TASK STATEMENT –
Only one stretch of the data below should be repeated: the lines from the line containing "M869 828 892 831 888 852 866 848Z" through the line containing "<!-- primary -->", inclusive, exactly as they are.

RECORDED DATA –
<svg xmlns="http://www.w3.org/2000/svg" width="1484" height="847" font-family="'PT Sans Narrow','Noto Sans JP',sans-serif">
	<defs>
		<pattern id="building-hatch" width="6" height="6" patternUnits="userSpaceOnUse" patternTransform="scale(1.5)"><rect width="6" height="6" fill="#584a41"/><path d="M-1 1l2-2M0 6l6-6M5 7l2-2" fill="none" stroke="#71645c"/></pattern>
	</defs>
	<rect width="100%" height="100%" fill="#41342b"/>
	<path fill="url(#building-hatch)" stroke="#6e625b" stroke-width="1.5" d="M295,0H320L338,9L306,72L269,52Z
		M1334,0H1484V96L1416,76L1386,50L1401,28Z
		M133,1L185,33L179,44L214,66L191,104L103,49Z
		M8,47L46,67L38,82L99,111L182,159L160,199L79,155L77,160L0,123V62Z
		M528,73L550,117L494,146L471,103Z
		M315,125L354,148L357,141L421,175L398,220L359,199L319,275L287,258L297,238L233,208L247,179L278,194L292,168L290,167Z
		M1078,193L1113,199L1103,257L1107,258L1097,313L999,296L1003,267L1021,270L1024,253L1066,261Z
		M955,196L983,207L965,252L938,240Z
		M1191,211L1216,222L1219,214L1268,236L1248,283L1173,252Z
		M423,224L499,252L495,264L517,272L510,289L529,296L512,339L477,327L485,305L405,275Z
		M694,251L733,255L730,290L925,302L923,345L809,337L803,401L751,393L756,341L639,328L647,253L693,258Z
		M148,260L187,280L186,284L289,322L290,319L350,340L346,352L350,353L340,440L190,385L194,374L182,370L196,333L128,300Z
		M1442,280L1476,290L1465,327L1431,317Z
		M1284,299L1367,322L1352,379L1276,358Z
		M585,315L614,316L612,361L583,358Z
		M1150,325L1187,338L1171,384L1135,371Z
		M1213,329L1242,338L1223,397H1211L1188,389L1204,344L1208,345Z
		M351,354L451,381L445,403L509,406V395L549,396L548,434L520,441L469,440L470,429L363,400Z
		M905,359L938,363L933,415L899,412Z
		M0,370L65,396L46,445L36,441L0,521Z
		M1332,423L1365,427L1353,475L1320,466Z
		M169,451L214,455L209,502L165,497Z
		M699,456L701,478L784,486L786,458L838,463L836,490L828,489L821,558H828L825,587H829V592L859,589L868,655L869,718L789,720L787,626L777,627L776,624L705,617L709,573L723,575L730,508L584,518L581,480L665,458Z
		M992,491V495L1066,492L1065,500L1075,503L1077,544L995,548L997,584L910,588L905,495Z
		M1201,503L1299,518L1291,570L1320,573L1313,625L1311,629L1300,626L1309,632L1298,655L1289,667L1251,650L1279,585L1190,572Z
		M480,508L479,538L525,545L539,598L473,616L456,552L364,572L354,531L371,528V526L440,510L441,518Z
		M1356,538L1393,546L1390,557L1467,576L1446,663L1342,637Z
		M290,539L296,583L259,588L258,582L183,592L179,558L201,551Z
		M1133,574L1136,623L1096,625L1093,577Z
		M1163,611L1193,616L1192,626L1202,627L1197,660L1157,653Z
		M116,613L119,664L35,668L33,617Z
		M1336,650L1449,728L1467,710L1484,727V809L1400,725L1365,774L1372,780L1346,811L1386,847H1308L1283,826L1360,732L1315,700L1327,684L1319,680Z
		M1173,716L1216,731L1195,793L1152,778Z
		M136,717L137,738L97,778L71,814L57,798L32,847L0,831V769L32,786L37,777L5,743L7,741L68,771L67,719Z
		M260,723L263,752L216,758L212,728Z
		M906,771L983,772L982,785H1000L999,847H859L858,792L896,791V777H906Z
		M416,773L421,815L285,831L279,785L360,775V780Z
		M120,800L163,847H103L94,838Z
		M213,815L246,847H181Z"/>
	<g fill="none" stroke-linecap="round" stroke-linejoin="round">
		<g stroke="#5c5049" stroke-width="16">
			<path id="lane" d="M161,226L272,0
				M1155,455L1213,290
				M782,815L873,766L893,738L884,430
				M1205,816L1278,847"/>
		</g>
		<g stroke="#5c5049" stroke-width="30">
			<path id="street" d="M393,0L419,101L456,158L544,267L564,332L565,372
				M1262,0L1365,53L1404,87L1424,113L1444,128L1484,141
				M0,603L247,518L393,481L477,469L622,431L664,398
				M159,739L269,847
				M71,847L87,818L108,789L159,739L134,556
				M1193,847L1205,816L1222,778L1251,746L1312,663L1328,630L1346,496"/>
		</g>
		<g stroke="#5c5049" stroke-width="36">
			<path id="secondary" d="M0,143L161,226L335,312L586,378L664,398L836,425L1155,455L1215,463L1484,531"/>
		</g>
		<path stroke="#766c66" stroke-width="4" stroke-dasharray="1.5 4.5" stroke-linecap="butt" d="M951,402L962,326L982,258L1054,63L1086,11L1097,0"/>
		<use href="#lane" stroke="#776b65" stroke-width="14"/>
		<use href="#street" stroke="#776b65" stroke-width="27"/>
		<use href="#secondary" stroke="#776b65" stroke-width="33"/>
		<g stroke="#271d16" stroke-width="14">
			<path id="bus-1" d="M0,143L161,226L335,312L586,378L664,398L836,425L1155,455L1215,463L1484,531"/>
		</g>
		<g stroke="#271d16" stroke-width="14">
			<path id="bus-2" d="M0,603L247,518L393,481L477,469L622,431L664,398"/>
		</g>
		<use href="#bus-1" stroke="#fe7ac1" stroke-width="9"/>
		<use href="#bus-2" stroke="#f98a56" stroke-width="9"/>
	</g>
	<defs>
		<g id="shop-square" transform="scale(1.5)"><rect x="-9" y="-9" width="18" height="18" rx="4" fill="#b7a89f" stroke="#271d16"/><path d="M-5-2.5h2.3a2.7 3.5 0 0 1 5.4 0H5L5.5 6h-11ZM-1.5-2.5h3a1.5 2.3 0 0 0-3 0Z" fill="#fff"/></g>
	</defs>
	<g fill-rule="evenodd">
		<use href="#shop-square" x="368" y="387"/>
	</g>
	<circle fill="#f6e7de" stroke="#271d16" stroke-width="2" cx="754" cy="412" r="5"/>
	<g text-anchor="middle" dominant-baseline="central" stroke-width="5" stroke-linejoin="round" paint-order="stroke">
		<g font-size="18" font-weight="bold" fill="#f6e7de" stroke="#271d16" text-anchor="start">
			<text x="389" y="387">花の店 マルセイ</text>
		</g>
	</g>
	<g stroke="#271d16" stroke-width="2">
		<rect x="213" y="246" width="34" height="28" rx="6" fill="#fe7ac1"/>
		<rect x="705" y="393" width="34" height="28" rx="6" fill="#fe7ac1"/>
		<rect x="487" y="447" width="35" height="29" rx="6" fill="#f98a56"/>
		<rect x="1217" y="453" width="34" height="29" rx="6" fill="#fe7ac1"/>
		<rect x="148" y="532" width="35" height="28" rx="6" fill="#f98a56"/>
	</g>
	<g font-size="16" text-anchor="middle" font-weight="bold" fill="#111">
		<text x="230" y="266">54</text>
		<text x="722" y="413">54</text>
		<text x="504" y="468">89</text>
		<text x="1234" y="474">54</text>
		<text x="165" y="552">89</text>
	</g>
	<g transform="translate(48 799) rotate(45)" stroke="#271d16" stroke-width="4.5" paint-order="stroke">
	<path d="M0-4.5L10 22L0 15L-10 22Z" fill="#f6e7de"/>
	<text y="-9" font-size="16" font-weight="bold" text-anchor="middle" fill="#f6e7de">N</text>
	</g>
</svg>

==

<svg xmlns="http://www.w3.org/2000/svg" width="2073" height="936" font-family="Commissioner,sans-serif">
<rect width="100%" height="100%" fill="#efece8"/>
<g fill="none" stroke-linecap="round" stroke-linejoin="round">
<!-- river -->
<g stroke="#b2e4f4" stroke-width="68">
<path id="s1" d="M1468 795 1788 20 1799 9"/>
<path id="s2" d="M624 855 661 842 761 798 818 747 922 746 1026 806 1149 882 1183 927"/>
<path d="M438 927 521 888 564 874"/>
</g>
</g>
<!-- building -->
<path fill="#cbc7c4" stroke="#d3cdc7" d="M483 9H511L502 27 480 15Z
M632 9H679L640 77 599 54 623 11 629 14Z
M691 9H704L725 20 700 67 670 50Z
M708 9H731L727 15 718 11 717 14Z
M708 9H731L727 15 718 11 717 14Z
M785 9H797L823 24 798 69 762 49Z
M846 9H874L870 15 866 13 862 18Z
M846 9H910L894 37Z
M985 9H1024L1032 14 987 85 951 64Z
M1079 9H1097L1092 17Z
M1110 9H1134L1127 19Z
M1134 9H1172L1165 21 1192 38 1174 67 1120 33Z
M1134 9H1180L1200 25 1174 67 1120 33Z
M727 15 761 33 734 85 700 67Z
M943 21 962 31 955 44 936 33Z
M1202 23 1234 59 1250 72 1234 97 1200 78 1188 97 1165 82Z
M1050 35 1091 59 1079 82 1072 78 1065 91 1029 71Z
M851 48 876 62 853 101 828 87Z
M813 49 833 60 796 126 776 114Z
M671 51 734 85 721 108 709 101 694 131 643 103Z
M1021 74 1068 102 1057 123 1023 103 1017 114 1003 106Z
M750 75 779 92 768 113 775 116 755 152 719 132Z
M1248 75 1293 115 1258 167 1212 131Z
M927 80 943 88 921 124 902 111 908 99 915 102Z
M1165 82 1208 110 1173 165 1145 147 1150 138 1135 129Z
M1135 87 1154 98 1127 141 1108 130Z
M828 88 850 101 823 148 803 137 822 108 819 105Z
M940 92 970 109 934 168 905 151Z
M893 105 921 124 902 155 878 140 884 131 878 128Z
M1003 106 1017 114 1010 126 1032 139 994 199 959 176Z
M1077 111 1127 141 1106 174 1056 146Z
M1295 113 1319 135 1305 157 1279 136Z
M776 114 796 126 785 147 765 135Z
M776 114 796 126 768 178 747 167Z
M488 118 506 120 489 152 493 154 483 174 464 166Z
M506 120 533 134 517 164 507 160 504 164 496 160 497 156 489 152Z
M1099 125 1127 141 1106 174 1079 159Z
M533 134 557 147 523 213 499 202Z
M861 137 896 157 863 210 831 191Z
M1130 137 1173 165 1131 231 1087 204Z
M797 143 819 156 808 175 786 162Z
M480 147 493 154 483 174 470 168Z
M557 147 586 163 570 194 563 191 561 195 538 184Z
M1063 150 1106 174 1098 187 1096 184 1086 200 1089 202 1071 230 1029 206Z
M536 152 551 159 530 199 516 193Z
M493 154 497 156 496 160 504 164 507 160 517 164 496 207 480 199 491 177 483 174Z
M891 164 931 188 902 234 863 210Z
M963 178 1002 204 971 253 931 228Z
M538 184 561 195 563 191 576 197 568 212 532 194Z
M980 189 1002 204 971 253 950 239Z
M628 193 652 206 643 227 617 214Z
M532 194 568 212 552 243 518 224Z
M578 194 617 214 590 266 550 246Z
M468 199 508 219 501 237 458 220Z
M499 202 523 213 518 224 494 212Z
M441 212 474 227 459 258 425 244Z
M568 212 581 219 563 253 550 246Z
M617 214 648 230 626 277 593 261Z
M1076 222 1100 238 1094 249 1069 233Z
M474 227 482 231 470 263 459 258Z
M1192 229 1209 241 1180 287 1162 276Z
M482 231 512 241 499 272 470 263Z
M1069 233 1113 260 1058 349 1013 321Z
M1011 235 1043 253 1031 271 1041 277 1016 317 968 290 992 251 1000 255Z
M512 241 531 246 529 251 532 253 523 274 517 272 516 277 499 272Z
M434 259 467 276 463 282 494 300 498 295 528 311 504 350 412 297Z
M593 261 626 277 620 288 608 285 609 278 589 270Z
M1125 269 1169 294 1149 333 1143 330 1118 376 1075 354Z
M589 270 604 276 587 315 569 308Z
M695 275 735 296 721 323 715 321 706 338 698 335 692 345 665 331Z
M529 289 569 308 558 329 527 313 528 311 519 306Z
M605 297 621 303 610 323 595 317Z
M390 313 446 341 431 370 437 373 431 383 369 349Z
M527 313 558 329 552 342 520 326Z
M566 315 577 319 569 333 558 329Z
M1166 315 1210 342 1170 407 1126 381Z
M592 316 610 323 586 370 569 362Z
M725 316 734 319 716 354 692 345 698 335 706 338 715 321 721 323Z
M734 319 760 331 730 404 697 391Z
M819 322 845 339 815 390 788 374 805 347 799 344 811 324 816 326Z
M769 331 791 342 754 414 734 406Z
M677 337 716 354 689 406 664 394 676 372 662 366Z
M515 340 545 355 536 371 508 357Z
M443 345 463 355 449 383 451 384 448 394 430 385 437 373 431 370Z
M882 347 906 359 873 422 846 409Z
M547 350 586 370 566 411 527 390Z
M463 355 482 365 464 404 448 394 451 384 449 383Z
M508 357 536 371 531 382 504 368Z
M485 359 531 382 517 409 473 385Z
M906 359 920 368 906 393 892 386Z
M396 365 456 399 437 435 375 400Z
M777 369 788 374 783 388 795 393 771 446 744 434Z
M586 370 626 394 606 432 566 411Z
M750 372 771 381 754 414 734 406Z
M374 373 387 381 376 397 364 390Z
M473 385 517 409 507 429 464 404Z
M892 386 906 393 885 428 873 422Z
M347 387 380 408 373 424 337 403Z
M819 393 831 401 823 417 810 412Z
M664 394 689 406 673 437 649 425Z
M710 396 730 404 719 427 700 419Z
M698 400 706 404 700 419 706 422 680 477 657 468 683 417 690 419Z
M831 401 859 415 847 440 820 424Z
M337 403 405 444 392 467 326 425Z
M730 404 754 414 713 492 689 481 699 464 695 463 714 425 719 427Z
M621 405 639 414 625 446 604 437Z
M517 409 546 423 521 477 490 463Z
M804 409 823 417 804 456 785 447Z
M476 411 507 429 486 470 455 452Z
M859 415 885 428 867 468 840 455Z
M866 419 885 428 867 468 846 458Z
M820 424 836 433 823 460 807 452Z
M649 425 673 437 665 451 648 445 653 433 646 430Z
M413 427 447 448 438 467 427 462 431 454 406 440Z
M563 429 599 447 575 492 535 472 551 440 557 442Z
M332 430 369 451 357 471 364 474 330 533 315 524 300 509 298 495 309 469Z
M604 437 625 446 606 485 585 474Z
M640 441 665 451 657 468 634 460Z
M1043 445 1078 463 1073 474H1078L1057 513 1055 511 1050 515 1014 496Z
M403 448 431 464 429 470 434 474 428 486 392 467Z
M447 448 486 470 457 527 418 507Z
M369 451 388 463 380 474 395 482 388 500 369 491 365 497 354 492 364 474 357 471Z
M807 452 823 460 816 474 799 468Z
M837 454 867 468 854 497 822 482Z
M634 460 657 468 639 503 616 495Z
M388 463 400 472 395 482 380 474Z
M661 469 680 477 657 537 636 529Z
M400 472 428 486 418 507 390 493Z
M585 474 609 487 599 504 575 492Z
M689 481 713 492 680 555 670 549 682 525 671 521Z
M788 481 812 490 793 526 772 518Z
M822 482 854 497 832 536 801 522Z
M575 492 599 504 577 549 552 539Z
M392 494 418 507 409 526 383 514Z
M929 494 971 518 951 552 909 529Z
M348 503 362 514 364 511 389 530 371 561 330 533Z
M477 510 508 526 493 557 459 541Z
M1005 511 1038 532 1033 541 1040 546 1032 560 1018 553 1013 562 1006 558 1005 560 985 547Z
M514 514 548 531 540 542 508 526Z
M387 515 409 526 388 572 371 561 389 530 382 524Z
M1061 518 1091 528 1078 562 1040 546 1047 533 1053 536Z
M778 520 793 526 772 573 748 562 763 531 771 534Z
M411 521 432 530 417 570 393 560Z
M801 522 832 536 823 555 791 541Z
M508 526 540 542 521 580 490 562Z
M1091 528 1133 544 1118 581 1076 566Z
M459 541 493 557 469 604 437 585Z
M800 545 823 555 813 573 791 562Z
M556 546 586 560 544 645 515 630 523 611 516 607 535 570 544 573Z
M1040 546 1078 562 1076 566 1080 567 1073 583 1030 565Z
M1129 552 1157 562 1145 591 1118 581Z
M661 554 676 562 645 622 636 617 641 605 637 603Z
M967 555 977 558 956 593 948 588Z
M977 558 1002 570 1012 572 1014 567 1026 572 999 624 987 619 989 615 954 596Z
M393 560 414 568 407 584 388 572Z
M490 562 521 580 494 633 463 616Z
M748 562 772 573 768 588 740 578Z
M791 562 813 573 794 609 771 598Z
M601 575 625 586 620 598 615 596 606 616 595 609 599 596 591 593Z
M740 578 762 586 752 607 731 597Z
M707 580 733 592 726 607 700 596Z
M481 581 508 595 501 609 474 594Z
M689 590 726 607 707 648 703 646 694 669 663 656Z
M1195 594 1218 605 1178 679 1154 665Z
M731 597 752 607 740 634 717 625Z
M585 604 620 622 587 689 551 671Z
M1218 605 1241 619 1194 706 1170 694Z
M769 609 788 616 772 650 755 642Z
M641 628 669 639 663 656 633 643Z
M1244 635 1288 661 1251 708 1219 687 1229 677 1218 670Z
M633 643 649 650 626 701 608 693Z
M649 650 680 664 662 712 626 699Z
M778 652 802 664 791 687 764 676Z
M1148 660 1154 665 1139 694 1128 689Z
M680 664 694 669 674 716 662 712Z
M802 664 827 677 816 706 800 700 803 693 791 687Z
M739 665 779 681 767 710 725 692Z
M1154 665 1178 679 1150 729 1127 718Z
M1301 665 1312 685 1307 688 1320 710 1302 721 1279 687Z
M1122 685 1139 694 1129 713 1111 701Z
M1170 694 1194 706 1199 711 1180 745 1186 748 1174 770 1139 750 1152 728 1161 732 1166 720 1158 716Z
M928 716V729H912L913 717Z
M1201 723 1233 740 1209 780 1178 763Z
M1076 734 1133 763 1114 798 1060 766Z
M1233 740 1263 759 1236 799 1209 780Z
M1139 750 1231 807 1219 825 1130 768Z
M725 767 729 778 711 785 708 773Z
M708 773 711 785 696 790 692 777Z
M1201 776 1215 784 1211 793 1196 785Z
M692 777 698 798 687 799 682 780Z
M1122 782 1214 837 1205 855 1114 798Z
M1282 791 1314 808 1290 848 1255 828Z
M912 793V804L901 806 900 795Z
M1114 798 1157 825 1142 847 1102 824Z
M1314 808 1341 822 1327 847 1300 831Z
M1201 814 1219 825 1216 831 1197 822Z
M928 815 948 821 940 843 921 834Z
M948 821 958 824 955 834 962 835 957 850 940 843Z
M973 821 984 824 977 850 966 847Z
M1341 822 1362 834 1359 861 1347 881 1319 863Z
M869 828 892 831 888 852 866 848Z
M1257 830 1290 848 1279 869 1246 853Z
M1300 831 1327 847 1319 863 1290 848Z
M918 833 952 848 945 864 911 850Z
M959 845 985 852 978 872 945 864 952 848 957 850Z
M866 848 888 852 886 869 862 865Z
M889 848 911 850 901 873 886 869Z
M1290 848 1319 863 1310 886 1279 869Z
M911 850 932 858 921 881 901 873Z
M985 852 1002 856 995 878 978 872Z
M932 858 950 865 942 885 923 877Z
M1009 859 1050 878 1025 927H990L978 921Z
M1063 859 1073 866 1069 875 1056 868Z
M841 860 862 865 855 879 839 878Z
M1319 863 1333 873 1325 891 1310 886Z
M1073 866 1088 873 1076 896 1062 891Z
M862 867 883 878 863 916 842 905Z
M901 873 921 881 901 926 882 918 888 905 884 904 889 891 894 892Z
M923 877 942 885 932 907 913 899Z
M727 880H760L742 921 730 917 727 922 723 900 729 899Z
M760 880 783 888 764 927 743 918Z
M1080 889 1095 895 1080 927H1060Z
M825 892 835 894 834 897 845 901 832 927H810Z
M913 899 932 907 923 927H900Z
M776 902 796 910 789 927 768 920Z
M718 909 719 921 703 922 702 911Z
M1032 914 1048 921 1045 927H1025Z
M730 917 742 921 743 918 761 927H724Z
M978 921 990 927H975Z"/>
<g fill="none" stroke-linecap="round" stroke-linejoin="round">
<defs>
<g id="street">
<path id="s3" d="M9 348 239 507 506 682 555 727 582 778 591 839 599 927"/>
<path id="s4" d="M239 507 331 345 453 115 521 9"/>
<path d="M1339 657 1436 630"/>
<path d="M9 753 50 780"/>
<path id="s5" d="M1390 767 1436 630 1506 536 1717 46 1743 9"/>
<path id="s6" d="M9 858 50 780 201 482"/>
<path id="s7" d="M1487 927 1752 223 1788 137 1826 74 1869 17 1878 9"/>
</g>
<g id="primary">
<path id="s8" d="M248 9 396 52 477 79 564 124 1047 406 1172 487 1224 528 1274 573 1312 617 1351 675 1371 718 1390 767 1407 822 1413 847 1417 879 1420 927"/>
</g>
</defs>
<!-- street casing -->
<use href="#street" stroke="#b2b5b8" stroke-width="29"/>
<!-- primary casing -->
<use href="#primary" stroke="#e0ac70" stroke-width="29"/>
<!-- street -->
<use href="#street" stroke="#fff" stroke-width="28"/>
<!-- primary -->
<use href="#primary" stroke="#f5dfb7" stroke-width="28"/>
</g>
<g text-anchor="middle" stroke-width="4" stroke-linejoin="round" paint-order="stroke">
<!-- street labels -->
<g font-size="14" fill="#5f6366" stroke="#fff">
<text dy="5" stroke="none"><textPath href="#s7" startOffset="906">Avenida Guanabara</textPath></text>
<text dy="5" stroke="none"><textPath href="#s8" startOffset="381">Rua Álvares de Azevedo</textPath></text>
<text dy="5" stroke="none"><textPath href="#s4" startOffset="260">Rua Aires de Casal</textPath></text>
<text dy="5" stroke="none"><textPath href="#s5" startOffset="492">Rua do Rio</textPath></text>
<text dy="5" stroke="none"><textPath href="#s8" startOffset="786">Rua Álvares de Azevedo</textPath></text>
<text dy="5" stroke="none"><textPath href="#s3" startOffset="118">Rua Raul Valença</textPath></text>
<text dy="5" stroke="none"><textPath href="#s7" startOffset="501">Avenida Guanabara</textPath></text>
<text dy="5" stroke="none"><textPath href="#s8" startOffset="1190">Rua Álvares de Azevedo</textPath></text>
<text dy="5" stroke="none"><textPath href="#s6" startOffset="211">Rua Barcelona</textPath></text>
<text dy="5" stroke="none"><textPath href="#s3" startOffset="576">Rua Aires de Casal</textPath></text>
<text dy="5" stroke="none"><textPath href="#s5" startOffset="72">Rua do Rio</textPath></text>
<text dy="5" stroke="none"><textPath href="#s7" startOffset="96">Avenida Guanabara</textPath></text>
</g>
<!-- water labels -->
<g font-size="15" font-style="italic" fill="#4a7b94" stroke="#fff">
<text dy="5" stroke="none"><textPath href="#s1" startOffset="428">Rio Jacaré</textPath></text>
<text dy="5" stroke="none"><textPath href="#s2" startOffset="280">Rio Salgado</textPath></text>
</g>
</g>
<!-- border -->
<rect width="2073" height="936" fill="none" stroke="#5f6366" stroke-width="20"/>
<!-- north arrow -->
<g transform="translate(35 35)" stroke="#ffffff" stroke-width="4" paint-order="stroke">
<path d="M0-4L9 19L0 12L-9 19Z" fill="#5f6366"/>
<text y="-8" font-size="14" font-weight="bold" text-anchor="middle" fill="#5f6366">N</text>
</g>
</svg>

REPLY TO THE EXERCISE –
M869 828 892 831 888 852 866 848Z
M1257 830 1290 848 1279 869 1246 853Z
M1300 831 1327 847 1319 863 1290 848Z
M918 833 952 848 945 864 911 850Z
M959 845 985 852 978 872 945 864 952 848 957 850Z
M866 848 888 852 886 869 862 865Z
M889 848 911 850 901 873 886 869Z
M1290 848 1319 863 1310 886 1279 869Z
M911 850 932 858 921 881 901 873Z
M985 852 1002 856 995 878 978 872Z
M932 858 950 865 942 885 923 877Z
M1009 859 1050 878 1025 927H990L978 921Z
M1063 859 1073 866 1069 875 1056 868Z
M841 860 862 865 855 879 839 878Z
M1319 863 1333 873 1325 891 1310 886Z
M1073 866 1088 873 1076 896 1062 891Z
M862 867 883 878 863 916 842 905Z
M901 873 921 881 901 926 882 918 888 905 884 904 889 891 894 892Z
M923 877 942 885 932 907 913 899Z
M727 880H760L742 921 730 917 727 922 723 900 729 899Z
M760 880 783 888 764 927 743 918Z
M1080 889 1095 895 1080 927H1060Z
M825 892 835 894 834 897 845 901 832 927H810Z
M913 899 932 907 923 927H900Z
M776 902 796 910 789 927 768 920Z
M718 909 719 921 703 922 702 911Z
M1032 914 1048 921 1045 927H1025Z
M730 917 742 921 743 918 761 927H724Z
M978 921 990 927H975Z"/>
<g fill="none" stroke-linecap="round" stroke-linejoin="round">
<defs>
<g id="street">
<path id="s3" d="M9 348 239 507 506 682 555 727 582 778 591 839 599 927"/>
<path id="s4" d="M239 507 331 345 453 115 521 9"/>
<path d="M1339 657 1436 630"/>
<path d="M9 753 50 780"/>
<path id="s5" d="M1390 767 1436 630 1506 536 1717 46 1743 9"/>
<path id="s6" d="M9 858 50 780 201 482"/>
<path id="s7" d="M1487 927 1752 223 1788 137 1826 74 1869 17 1878 9"/>
</g>
<g id="primary">
<path id="s8" d="M248 9 396 52 477 79 564 124 1047 406 1172 487 1224 528 1274 573 1312 617 1351 675 1371 718 1390 767 1407 822 1413 847 1417 879 1420 927"/>
</g>
</defs>
<!-- street casing -->
<use href="#street" stroke="#b2b5b8" stroke-width="29"/>
<!-- primary casing -->
<use href="#primary" stroke="#e0ac70" stroke-width="29"/>
<!-- street -->
<use href="#street" stroke="#fff" stroke-width="28"/>
<!-- primary -->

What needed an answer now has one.